— Begin DOCUMENT SECTION —

Brown bear country
Young female bear
Slovenia, where markontour was holidaying recently, has the distinction of being both one of the most materially equal societies in the world (a 2nd placed Gini coefficient of 0.24, which is incidentally the same score the now 45th ranked UK enjoyed in 1979 prior to Thatcherism), but also has enshrined the rights of nature in its constitution. The result is a country that is visibly thriving (although I am sure there are a thousand problems not visible to the casual tourists’ eye) and brimming with biodiversity.
Indeed, Slovenia is the top ranked country in Europe for species density per square kilometre, which means that despite its small size (roughly the same landmass as Wales), Slovenia’s forested hills, Alpine mountains, clean lakes and tiny, tiny stretch of coastland pack in an enormous range of trees, plants, birds, fish, reptiles and mammals.
Over the course of a couple of weeks, markontour not only heard and saw compatriots of most of the summer birds whose song I enjoy in Britain, but also enjoyed meeting for the first time: Chamois antelopes high in the Alps, a female Crossbill perched on a pine tree (exactly where I have never been able to spot one despite five years of trying in Wales), the tiny Willow Tit and the even smaller Firecrest – a startling pinprick of burning colour among the trees, Yellow Bellied Toads, Wolf and Lynx tracks and, the main event, Brown Bears.
More of the bears later, but it seemed that the animal kingdom resident of which Slovenians themselves are most proud is the humble bee. There are an estimated 200,000 bee-hives in Slovenia – roughly one for every 10 people, most housing the Carniolan honey bee, and many decorated in bright, sometimes outlandish paintings. The gorgeous little Museum of Apiculture in Radovljica, near Lake Bled, houses a fantastic collection of these painted beehives, a good chunk of which depict tailors being chased by giant snails, for reasons which I was unable to understand despite the excellent translation.
The bee-cult was an unexpected bonus, however, and markontour’s main purpose in Slovenia was to get close to brown bears, which meant travelling to the forests of Kočevsko in mid-south of the country.
The rolling, hilly landscape in Kočevsko is not unlike that of mid-Wales, but with the huge difference that Slovenia’s hills are most forested right to their peaks and, entirely connected, there are barely any sheep.
There are over 170 protected forests in Slovenia, of which Kočevsko boasts 14 that are fully left to natural development, including a virgin forest that has been protected since 1892. Here the beech trees rule. Their sturdy ancestors survived the last ice-age and then, when the glaciers finally retreated, marched back out again across Europe, and today they dominate the forest, albeit having made space for a great variety of other species.

— End DOCUMENT SECTION —

THE TASKS:
1) Could you extract, word for word, the part of the Slovenia travel post that opens with the words containing "There are over" and closes with "of other species."?
2) Would you continue the Slovenia travel post from its last sentence onward?

— Begin GIVEN DATA —

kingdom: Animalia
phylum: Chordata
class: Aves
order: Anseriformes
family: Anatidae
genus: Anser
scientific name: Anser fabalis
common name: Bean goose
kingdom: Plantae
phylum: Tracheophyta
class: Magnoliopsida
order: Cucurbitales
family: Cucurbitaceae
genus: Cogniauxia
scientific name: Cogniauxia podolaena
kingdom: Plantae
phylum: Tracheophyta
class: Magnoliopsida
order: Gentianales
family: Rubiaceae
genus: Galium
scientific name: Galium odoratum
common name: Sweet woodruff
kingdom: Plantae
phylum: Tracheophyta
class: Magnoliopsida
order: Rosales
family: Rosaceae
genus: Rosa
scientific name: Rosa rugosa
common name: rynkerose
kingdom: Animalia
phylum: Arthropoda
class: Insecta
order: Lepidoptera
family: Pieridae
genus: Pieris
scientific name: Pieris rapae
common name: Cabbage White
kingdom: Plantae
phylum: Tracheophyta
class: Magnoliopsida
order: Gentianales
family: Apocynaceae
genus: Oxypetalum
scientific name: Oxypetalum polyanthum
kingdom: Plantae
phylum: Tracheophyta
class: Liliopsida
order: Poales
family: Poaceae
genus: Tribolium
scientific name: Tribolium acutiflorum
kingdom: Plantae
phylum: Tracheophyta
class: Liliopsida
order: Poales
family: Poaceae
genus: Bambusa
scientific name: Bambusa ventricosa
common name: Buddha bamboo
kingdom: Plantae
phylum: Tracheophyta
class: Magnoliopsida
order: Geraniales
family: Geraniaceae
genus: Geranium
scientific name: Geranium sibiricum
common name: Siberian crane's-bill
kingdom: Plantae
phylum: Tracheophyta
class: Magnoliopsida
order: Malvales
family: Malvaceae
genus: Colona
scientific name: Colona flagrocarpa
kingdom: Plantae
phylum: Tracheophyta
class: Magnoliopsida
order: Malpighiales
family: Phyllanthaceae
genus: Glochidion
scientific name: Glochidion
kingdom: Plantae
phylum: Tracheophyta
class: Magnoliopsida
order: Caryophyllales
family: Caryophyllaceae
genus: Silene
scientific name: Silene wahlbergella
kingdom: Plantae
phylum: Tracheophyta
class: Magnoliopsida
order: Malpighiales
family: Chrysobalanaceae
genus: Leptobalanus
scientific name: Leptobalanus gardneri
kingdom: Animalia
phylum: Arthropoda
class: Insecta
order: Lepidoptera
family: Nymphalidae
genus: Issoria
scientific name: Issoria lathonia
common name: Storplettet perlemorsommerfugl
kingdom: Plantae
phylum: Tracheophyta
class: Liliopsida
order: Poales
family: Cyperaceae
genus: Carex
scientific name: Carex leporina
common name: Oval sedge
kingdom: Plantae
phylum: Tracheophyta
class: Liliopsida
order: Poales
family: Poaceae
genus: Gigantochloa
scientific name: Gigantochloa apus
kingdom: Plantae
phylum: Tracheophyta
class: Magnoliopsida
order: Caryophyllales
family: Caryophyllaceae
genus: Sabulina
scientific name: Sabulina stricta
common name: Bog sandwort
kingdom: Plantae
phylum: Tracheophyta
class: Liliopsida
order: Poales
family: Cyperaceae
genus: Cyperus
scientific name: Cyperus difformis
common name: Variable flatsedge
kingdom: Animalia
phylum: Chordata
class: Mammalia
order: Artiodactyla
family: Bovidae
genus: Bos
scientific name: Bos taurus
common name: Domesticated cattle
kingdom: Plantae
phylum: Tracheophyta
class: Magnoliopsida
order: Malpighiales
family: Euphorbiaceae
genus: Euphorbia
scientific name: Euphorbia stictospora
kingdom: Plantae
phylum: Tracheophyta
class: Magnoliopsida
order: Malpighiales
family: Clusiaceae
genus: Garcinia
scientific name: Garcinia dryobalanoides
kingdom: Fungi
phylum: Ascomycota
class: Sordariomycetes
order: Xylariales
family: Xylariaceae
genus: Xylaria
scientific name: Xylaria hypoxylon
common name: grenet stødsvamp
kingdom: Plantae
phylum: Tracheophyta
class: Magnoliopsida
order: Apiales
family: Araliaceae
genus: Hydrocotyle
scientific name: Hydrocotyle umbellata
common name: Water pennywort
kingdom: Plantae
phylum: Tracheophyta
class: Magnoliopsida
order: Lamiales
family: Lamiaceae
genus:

— End GIVEN DATA —

RESULTS FOR THE EXERCISE:
1)
There are over 170 protected forests in Slovenia, of which Kočevsko boasts 14 that are fully left to natural development, including a virgin forest that has been protected since 1892. Here the beech trees rule. Their sturdy ancestors survived the last ice-age and then, when the glaciers finally retreated, marched back out again across Europe, and today they dominate the forest, albeit having made space for a great variety of other species.

2)
The prevalence of beech trees is one reason why there are so many brown bears here – beech nuts being the core of their diet. But bears, we learned, like variety and forage widely to take advantage of a vast array of food available in the forest – from the apples, pears, plums, slo-berries, and strawberries that are in part of vestige of the abandoned gardens and orchards of German-speaking conclave who fled their homes when Italy took control of that part of Slovenia during the Second World War, to wild garlic, mushrooms and even a few grasses.
Humans tend to think of bears as ferocious predators and it certainly would be unwise to get into a fight with one (in the unlikely event that we had come face to face with a brown bear, we were advised to talk gently too them, while steadily backing away), but 85%-95% of their diet is plant-based, and meat is only usually consumed when someone else has done the killing – often a wolf or lynx.
As our wonderful guide, Petra (whose tours can be booked from her website), explained: for a brown bear, pulling together a meal is mostly nose-work. The Slovenian saying goes that “when a pine needle falls in the forest, the eagle will see it, the deer will hear it, and the bear will smell it” and it was certainly the case that every bear we saw spent a good chunk of its time with its nose inquisitively in the air.
Adult brown bears are loners, but are not particularly territorial and so while we were apparently very fortunate to see four separate bears in one evening, it was not at all surprising that multiple bears were in the vicinity of the bear watching hut of an evening.
The two older bears whom we met first (from a safe distance inside a hut) – had a smell-lock on the food that had been hidden for them,but took their time to properly check out the area before tucking in. They seemed less concerned about human presence – they all clocked us – and more cautious not to bump into another bear.
Thus it was a beautiful surprise that the last two bears to visit came hot on each other’s heels and were then happy to feast together. Petra’s guess was that they were two siblings who had only recently been kicked out of their mother’s den and were teaming up for a little while they worked out the rules of the forest.
These two made only a perfunctory attempt at reconnaissance and it was a good job that the recently present big male had been scared off by a noise, because he was a good deal bigger, heavier and fiercer than these two youngsters put together and probably wouldn’t have agreed to share his dinner.
Having been warned it could be several hours before a bear showed up, or not at all, our encounter started soon after a lovely b-movie of inquisitive Jays (such an elegant forest bird) stealing some of the cache intended for the bears, and a very laid-back red squirrel which spent a contented 20 minutes munching through an entire spruce cone while perched on a fallen log.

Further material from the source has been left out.